How are today’s food entrepreneurs different from those of the past? And why are Silicon Valley venture capitalists chomping at the bit for a taste?
Backed by San Francisco Twitter founders Evan Williams and Biz Stone and their company Obvious Corp, Beyond Meat has created an eerily accurate chicken substitute. Hampton Creek Foods, also based in San Francisco, has come up with a product called Beyond Eggs, an egg yolk substitute made from plants. Salt stand-ins are similarly coming down the line, as are printed meats.
In the last year, venture capital firms in the Silicon Valley funneled about $350 million into food projects, and investment deals in the sector were 37 percent higher than the previous year, according to a recent report by CB Insights, a venture capital database. In 2008, that figure was less than $50 million. That money is just a slice of the $30 billion that venture capitalists invest annually, but it is enough to help finance an array of food startups.
Silicon Valley certainly seemed to have a penchant for food startups in 2013. In addition to Obvious Corp, there’s Khosla Ventures (the ones behind Beyond Eggs) and Breakout Labs, run by PayPal founder and venture capitalist Peter Thiel. There’s SV Angel, Kleiner Perkins Caufield & Byers, and True Ventures as well. And celebrities from Hollywood (Matt Damon), to pro football (Tom Brady) are getting into the action, as is Bill Gates and others from the tech world.
Food: Good Business or Good PR?
What gives? Some investors say food-related startups fit into their sustainability portfolios, alongside solar energy or electric cars, because they aim to reduce the toll on the environment that comes with producing animal products. For others, they fit alongside health investments like fitness devices and heart rate monitoring apps. Still others are eager to tackle real-world problems instead of building virtual farming games or figuring out ways to get people to click on ads.
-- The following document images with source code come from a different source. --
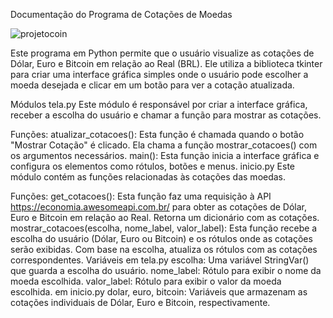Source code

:Documentação do Programa de Cotações de Moedas



![projetocoin](https://github.com/ViniScooper/cotacao-moedas/assets/93687902/6b879bde-3ea5-4b26-a7ff-53f6cefba2dc)




Este programa em Python permite que o usuário visualize as cotações de Dólar, Euro e Bitcoin em relação ao Real (BRL). Ele utiliza a biblioteca tkinter para criar uma interface gráfica simples onde o usuário pode escolher a moeda desejada e clicar em um botão para ver a cotação atualizada.

Módulos
tela.py
Este módulo é responsável por criar a interface gráfica, receber a escolha do usuário e chamar a função para mostrar as cotações.

Funções:
atualizar_cotacoes(): Esta função é chamada quando o botão "Mostrar Cotação" é clicado. Ela chama a função mostrar_cotacoes() com os argumentos necessários.
main(): Esta função inicia a interface gráfica e configura os elementos como rótulos, botões e menus.
inicio.py
Este módulo contém as funções relacionadas às cotações das moedas.

Funções:
get_cotacoes(): Esta função faz uma requisição à API https://economia.awesomeapi.com.br/ para obter as cotações de Dólar, Euro e Bitcoin em relação ao Real. Retorna um dicionário com as cotações.
mostrar_cotacoes(escolha, nome_label, valor_label): Esta função recebe a escolha do usuário (Dólar, Euro ou Bitcoin) e os rótulos onde as cotações serão exibidas. Com base na escolha, atualiza os rótulos com as cotações correspondentes.
Variáveis
em tela.py
escolha: Uma variável StringVar() que guarda a escolha do usuário.
nome_label: Rótulo para exibir o nome da moeda escolhida.
valor_label: Rótulo para exibir o valor da moeda escolhida.
em inicio.py
dolar, euro, bitcoin: Variáveis que armazenam as cotações individuais de Dólar, Euro e Bitcoin, respectivamente.




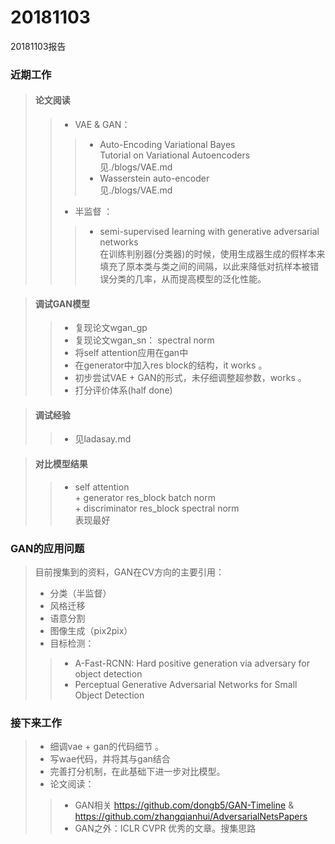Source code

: # 20181103
20181103报告

### 近期工作

> #### 论文阅读
>> - VAE & GAN：
>>> - Auto-Encoding Variational Bayes
>>> <br>Tutorial on Variational Autoencoders
>>> <br>见./blogs/VAE.md
>>> - Wasserstein auto-encoder
>>> <br>见./blogs/VAE.md
>> - 半监督 ：
>>> - semi-supervised learning with generative adversarial networks<br>在训练判别器(分类器)的时候，使用生成器生成的假样本来填充了原本类与类之间的间隔，以此来降低对抗样本被错误分类的几率，从而提高模型的泛化性能。

> #### 调试GAN模型
>> - 复现论文wgan_gp
>> - 复现论文wgan_sn： spectral norm 
>> - 将self attention应用在gan中
>> - 在generator中加入res block的结构，it works 。 
>> - 初步尝试VAE + GAN的形式，未仔细调整超参数，works 。
>> - 打分评价体系(half done)

> #### 调试经验
>> - 见ladasay.md

> #### 对比模型结果
>> - self attention <br>+ generator res_block batch norm <br>+ discriminator res_block spectral norm <br> 表现最好

### GAN的应用问题
> 目前搜集到的资料，GAN在CV方向的主要引用：
> - 分类（半监督）
> - 风格迁移
> - 语意分割
> - 图像生成（pix2pix）
> - 目标检测：
>> + A-Fast-RCNN: Hard positive generation via adversary for object detection
>> + Perceptual Generative Adversarial Networks for Small Object Detection

### 接下来工作
> - 细调vae + gan的代码细节 。 
> - 写wae代码，并将其与gan结合
> - 完善打分机制，在此基础下进一步对比模型。
> - 论文阅读：
>> - GAN相关 https://github.com/dongb5/GAN-Timeline & https://github.com/zhangqianhui/AdversarialNetsPapers
>> - GAN之外：ICLR CVPR 优秀的文章。搜集思路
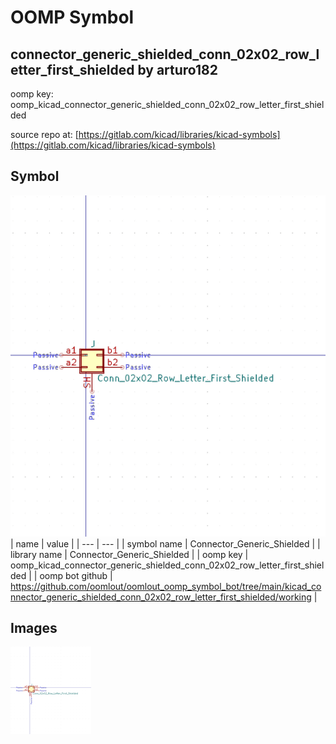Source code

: # OOMP Symbol  
## connector_generic_shielded_conn_02x02_row_letter_first_shielded  by arturo182  
  
oomp key: oomp_kicad_connector_generic_shielded_conn_02x02_row_letter_first_shielded  
  
source repo at: [https://gitlab.com/kicad/libraries/kicad-symbols](https://gitlab.com/kicad/libraries/kicad-symbols)  
## Symbol  
  
[![working.png](working_600.png)](working.png)  
| name | value | 
| --- | --- | 
| symbol name | Connector_Generic_Shielded | 
| library name | Connector_Generic_Shielded | 
| oomp key | oomp_kicad_connector_generic_shielded_conn_02x02_row_letter_first_shielded | 
| oomp bot github | https://github.com/oomlout/oomlout_oomp_symbol_bot/tree/main/kicad_connector_generic_shielded_conn_02x02_row_letter_first_shielded/working | 
## Images  
  
[![working.png](working_140.png)](working.png)  
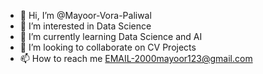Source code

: - 👋 Hi, I’m @Mayoor-Vora-Paliwal
- 👀 I’m interested in Data Science 
- 🌱 I’m currently learning Data Science and AI
- 💞️ I’m looking to collaborate on CV Projects
- 📫 How to reach me EMAIL-2000mayoor123@gmail.com

<!---
Mayoor2000/Mayoor2000 is a ✨ special ✨ repository because its `README.md` (this file) appears on your GitHub profile.
You can click the Preview link to take a look at your changes.
--->
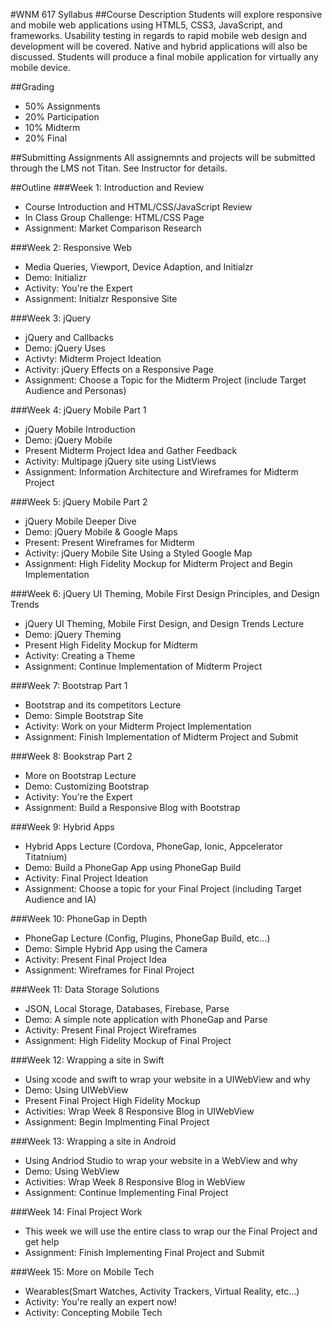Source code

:#WNM 617 Syllabus
##Course Description
Students will explore responsive and mobile web applications using HTML5, CSS3, JavaScript, and frameworks. Usability testing in regards to rapid mobile web design and development will be covered. Native and hybrid applications will also be discussed. Students will produce a final mobile application for virtually any mobile device.

##Grading
-	50% Assignments
-	20% Participation
-	10% Midterm
-	20% Final

##Submitting Assignments
All assignemnts and projects will be submitted through the LMS
not Titan.  See Instructor for details.

##Outline
###Week 1: Introduction and Review
-	Course Introduction and HTML/CSS/JavaScript Review
-	In Class Group Challenge: HTML/CSS Page
-	Assignment: Market Comparison Research

###Week 2: Responsive Web
-	Media Queries, Viewport, Device Adaption, and Initialzr
-	Demo: Initializr
-	Activity: You're the Expert
-	Assignment:  Initialzr Responsive Site

###Week 3: jQuery
-	jQuery and Callbacks
-	Demo: jQuery Uses
-	Activty: Midterm Project Ideation
-	Activity: jQuery Effects on a Responsive Page
-	Assignment: Choose a Topic for the Midterm Project (include Target Audience and Personas)

###Week 4: jQuery Mobile Part 1
-	jQuery Mobile Introduction
-	Demo: jQuery Mobile
-	Present Midterm Project Idea and Gather Feedback
-	Activity: Multipage jQuery site using ListViews
-	Assignment: Information Architecture and Wireframes for Midterm Project

###Week 5: jQuery Mobile Part 2
-	jQuery Mobile Deeper Dive
-	Demo: jQuery Mobile & Google Maps
-	Present: Present Wireframes for Midterm
-	Activity: jQuery Mobile Site Using a Styled Google Map
-	Assignment: High Fidelity Mockup for Midterm Project and Begin Implementation

###Week 6: jQuery UI Theming, Mobile First Design Principles, and Design Trends
-	jQuery UI Theming, Mobile First Design, and Design Trends Lecture
-	Demo: jQuery Theming
-	Present High Fidelity Mockup for Midterm
-	Activity: Creating a Theme
-	Assignment: Continue Implementation of Midterm Project

###Week 7: Bootstrap Part 1
-	Bootstrap and its competitors Lecture
-	Demo: Simple Bootstrap Site
-	Activity: Work on your Midterm Project Implementation
-	Assignment: Finish Implementation of Midterm Project and Submit

###Week 8: Bookstrap Part 2
-	More on Bootstrap Lecture
-	Demo: Customizing Bootstrap
-	Activity: You're the Expert
-	Assignment: Build a Responsive Blog with Bootstrap

###Week 9: Hybrid Apps
-	Hybrid Apps Lecture (Cordova, PhoneGap, Ionic, Appcelerator Titatnium)
-	Demo: Build a PhoneGap App using PhoneGap Build
-	Activity: Final Project Ideation
-	Assignment: Choose a topic for your Final Project (including Target Audience and IA)

###Week 10: PhoneGap in Depth
-	PhoneGap Lecture (Config, Plugins, PhoneGap Build, etc...)
-	Demo: Simple Hybrid App using the Camera
-	Activity: Present Final Project Idea
-	Assignment: Wireframes for Final Project	  

###Week 11: Data Storage Solutions
-	JSON, Local Storage, Databases, Firebase, Parse
-	Demo: A simple note application with PhoneGap and Parse
-	Activity: Present Final Project Wireframes
-	Assignment: High Fidelity Mockup of Final Project

###Week 12: Wrapping a site in Swift
-	Using xcode and swift to wrap your website in a UIWebView and why
-	Demo: Using UIWebView
-	Present Final Project High Fidelity Mockup
-	Activities: Wrap Week 8 Responsive Blog in UIWebView
-	Assignment:	Begin Implmenting Final Project

###Week 13: Wrapping a site in Android
-	Using Andriod Studio to wrap your website in a WebView and why
-	Demo: Using WebView
-	Activities: Wrap Week 8 Responsive Blog in WebView
-	Assignment: Continue Implementing Final Project

###Week 14: Final Project Work
-	This week we will use the entire class to wrap our the Final Project and get help
-	Assignment: Finish Implementing Final Project and Submit

###Week 15: More on Mobile Tech
-	Wearables(Smart Watches, Activity Trackers, Virtual Reality, etc...)
-	Activity: You're really an expert now!
-	Activity: Concepting Mobile Tech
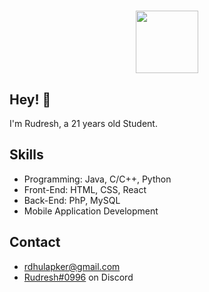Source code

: <h1 align="center">
  <img style="height: 100px; width: 700pxs;" src="https://www.gifcen.com/wp-content/uploads/2022/07/discord-banner-gif-5.gif" />
</h1>

## Hey! 👋
I'm Rudresh, a 21 years old Student.

## Skills
- Programming: Java, C/C++, Python
- Front-End: HTML, CSS, React
- Back-End: PhP, MySQL
- Mobile Application Development
## Contact
- rdhulapker@gmail.com
- [Rudresh#0996](./) on Discord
Krysia Zajonc, CEO and Co-founder of the Local Food Lab in Palo Alto says, “I think VCs are interested in food startups right now because of a confluence of trends, growing consumer demand for a transparent food value chain, a more mainstream understanding of the resource waste associated with conventional food production, and the fact that in many cases the VCs themselves have experienced something that has caused their eating habits or those of their close family and friends to change—a personal reminder of the many addressable pain points associated with food.”
Of course, venture capitalists have shown interest in food before. Restaurant chains like Starbucks, P. F. Chang’s, Jamba Juice and, more recently, The Melt, were backed by venture capital. Recipe apps and restaurant review sites like Yelp have long been popular. But this newest wave of startups is seeking to use technology to change the way people buy food, and in some cases to invent entirely new foods. Investors are also eager to profit from the movement toward eating fewer animal products and more organic foods.
Khosla Ventures is backing other food and agricultural companies besides Hampton and their eggs. They’re also supporting the artificial salt company Nu-Tek Salt, and the fake meat company Sand Hill Foods. Breakout Labs, meanwhile, has invested in Modern Meadow, a company that aims to “print” lab-grown meat and leather. All of these companies are challenging the common advice to eat whole foods and vary your diet.
Technology Comes to the Kitchen
Household dynamics around food are also changing with technology. Prepared meals and grocery delivery is set for a revolution. San Francisco-based Chefler brings healthy meal plans to the homes of busy professionals, while San Francisco’s Good Eggs brings farm-fresh groceries to your door. And soon, AmazonFresh will also make grocery deliveries in San Francisco, as they already do in Seattle and Los Angeles, angling for a highly sought-after share of a market that already includes Google Shopping Express and eBay Now.
Trips to the grocery store could look very different in the coming months. Local Mission Market, an upcoming project in San Francisco’s Mission District (see their Kickstarter video), will be a locavore’s dream with its focus on fresh, locally sourced, quality goods. They’ll have an open demo kitchen and recipe cards to help customers make the most of the ingredients, but they’ll also have online ordering, delivery and pickup services, and an in-store app that assists with pricing and labeling bulk goods. And they’re taking a cue from the Apple store and will have roaming cashiers for mobile payments—no long lines.
Betting on the next big thing? Odds are it will be food-related.